-- INPUT DATA follows --

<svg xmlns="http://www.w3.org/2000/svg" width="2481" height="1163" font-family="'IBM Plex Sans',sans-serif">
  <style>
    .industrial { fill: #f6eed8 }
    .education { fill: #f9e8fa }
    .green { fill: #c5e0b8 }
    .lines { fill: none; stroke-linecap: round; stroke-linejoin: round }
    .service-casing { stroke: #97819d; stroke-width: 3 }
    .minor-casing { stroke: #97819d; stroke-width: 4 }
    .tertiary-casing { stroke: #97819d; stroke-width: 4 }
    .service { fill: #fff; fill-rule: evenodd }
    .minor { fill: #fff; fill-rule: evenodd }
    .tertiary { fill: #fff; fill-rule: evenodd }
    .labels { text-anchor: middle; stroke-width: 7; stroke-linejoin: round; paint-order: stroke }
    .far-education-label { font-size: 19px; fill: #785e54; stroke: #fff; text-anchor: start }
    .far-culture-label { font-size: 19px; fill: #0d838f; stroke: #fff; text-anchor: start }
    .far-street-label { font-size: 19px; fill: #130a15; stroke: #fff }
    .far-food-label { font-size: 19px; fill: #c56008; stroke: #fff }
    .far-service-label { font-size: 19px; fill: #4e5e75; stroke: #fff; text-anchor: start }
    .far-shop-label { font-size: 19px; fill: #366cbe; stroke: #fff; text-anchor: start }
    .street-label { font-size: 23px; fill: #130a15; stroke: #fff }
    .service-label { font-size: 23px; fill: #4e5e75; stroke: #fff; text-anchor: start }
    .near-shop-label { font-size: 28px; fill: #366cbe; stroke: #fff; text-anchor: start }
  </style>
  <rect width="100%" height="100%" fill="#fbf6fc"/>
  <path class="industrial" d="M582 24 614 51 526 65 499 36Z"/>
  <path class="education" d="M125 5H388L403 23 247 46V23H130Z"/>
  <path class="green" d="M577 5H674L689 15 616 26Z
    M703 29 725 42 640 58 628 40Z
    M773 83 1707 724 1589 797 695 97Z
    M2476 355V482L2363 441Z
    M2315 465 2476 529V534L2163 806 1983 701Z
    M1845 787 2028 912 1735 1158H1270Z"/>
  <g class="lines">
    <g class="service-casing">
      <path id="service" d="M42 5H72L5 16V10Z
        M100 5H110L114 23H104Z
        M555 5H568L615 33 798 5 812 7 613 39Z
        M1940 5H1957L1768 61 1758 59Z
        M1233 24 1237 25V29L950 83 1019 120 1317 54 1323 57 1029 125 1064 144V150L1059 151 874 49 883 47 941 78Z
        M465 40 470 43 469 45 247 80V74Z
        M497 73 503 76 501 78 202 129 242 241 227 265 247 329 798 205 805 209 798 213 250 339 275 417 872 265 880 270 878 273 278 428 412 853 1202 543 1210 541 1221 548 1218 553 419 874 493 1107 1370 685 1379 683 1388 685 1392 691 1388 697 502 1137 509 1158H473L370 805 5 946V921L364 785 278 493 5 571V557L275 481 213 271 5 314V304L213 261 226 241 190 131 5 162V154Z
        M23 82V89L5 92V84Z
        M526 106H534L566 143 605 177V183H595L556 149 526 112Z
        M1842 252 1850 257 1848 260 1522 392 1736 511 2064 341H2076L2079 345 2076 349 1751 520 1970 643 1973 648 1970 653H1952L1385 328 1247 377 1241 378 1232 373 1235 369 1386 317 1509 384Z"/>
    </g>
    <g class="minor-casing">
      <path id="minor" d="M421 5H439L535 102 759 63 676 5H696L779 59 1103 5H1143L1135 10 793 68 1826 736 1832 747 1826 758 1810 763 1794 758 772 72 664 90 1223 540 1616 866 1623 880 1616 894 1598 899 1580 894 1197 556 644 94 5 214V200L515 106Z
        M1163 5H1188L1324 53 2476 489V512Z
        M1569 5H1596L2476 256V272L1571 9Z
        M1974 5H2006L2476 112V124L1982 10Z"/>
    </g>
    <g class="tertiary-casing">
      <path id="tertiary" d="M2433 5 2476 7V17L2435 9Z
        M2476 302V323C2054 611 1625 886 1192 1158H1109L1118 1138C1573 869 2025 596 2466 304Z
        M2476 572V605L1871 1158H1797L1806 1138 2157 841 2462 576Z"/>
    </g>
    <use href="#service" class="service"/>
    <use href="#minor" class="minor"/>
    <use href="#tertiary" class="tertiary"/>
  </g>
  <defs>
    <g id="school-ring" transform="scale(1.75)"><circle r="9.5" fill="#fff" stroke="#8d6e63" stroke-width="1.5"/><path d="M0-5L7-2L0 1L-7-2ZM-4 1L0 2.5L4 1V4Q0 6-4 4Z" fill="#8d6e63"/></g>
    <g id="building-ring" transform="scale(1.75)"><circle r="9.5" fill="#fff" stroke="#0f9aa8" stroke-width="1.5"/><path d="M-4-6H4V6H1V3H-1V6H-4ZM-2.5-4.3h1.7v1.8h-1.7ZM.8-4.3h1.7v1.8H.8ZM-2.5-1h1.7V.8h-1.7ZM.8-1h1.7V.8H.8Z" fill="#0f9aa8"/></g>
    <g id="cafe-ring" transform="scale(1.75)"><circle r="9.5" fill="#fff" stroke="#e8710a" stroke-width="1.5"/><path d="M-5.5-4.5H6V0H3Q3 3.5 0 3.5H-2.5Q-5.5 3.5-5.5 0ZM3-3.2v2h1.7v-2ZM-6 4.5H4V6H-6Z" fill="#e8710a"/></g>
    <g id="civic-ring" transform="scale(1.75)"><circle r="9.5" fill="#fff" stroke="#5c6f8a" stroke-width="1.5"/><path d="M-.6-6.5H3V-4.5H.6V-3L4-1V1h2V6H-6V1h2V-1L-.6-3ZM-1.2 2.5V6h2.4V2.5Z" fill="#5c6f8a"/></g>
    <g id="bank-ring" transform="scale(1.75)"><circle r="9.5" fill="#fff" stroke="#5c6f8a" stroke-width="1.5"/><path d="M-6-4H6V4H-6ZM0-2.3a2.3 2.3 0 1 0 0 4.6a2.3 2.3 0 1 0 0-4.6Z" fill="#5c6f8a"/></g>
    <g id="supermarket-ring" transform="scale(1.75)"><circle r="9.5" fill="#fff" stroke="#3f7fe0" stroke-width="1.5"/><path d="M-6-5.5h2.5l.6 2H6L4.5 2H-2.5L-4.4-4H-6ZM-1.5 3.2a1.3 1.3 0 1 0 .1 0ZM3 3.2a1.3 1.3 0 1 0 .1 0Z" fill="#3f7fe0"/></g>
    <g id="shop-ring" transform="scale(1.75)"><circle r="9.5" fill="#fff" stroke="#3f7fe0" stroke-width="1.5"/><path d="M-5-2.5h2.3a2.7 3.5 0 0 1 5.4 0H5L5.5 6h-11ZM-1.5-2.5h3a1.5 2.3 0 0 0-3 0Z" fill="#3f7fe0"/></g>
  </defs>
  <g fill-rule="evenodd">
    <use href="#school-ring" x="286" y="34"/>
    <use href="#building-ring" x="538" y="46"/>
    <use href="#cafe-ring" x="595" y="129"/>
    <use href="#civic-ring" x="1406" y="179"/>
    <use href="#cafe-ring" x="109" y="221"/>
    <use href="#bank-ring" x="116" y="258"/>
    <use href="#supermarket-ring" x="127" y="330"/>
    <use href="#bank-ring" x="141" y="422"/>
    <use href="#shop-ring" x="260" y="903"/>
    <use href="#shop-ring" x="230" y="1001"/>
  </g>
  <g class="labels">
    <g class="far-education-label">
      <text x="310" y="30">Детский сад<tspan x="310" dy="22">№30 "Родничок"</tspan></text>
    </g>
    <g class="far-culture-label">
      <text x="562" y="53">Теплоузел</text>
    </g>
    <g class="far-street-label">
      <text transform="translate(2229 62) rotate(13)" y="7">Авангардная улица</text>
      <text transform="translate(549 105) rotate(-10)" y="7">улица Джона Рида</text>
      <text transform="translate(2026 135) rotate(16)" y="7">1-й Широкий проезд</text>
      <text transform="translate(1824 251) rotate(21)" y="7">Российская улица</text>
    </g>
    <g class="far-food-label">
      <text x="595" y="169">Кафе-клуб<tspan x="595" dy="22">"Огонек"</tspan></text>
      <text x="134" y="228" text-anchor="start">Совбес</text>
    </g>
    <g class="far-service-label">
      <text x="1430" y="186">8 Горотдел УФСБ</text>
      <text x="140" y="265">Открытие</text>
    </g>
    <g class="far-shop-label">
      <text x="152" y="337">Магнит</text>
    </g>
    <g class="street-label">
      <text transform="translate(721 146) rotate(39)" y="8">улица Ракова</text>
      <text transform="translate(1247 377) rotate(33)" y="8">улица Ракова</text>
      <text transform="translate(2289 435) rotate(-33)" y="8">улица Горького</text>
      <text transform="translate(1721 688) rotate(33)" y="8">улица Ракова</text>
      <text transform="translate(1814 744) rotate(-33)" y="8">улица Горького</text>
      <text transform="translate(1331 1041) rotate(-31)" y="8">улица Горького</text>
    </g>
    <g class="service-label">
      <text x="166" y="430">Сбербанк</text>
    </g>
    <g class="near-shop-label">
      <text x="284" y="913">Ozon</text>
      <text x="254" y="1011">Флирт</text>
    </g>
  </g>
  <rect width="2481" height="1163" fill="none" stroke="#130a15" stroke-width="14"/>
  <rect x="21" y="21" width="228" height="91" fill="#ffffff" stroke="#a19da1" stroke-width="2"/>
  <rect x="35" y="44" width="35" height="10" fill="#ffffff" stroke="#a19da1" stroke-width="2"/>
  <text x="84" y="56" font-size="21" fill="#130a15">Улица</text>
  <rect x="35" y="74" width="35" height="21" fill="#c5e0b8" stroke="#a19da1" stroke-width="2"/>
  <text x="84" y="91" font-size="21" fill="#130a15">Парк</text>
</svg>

-- INPUT DATA concluded --

* [TASK TO CARRY OUT]: All lines above between those holding "19px; fill: #785e54;" and "M526 106H534L566 143", inclusive, must be set down unchanged, and no other line may be included.

* [SOLUTION BELOW]:
    .far-education-label { font-size: 19px; fill: #785e54; stroke: #fff; text-anchor: start }
    .far-culture-label { font-size: 19px; fill: #0d838f; stroke: #fff; text-anchor: start }
    .far-street-label { font-size: 19px; fill: #130a15; stroke: #fff }
    .far-food-label { font-size: 19px; fill: #c56008; stroke: #fff }
    .far-service-label { font-size: 19px; fill: #4e5e75; stroke: #fff; text-anchor: start }
    .far-shop-label { font-size: 19px; fill: #366cbe; stroke: #fff; text-anchor: start }
    .street-label { font-size: 23px; fill: #130a15; stroke: #fff }
    .service-label { font-size: 23px; fill: #4e5e75; stroke: #fff; text-anchor: start }
    .near-shop-label { font-size: 28px; fill: #366cbe; stroke: #fff; text-anchor: start }
  </style>
  <rect width="100%" height="100%" fill="#fbf6fc"/>
  <path class="industrial" d="M582 24 614 51 526 65 499 36Z"/>
  <path class="education" d="M125 5H388L403 23 247 46V23H130Z"/>
  <path class="green" d="M577 5H674L689 15 616 26Z
    M703 29 725 42 640 58 628 40Z
    M773 83 1707 724 1589 797 695 97Z
    M2476 355V482L2363 441Z
    M2315 465 2476 529V534L2163 806 1983 701Z
    M1845 787 2028 912 1735 1158H1270Z"/>
  <g class="lines">
    <g class="service-casing">
      <path id="service" d="M42 5H72L5 16V10Z
        M100 5H110L114 23H104Z
        M555 5H568L615 33 798 5 812 7 613 39Z
        M1940 5H1957L1768 61 1758 59Z
        M1233 24 1237 25V29L950 83 1019 120 1317 54 1323 57 1029 125 1064 144V150L1059 151 874 49 883 47 941 78Z
        M465 40 470 43 469 45 247 80V74Z
        M497 73 503 76 501 78 202 129 242 241 227 265 247 329 798 205 805 209 798 213 250 339 275 417 872 265 880 270 878 273 278 428 412 853 1202 543 1210 541 1221 548 1218 553 419 874 493 1107 1370 685 1379 683 1388 685 1392 691 1388 697 502 1137 509 1158H473L370 805 5 946V921L364 785 278 493 5 571V557L275 481 213 271 5 314V304L213 261 226 241 190 131 5 162V154Z
        M23 82V89L5 92V84Z
        M526 106H534L566 143 605 177V183H595L556 149 526 112Z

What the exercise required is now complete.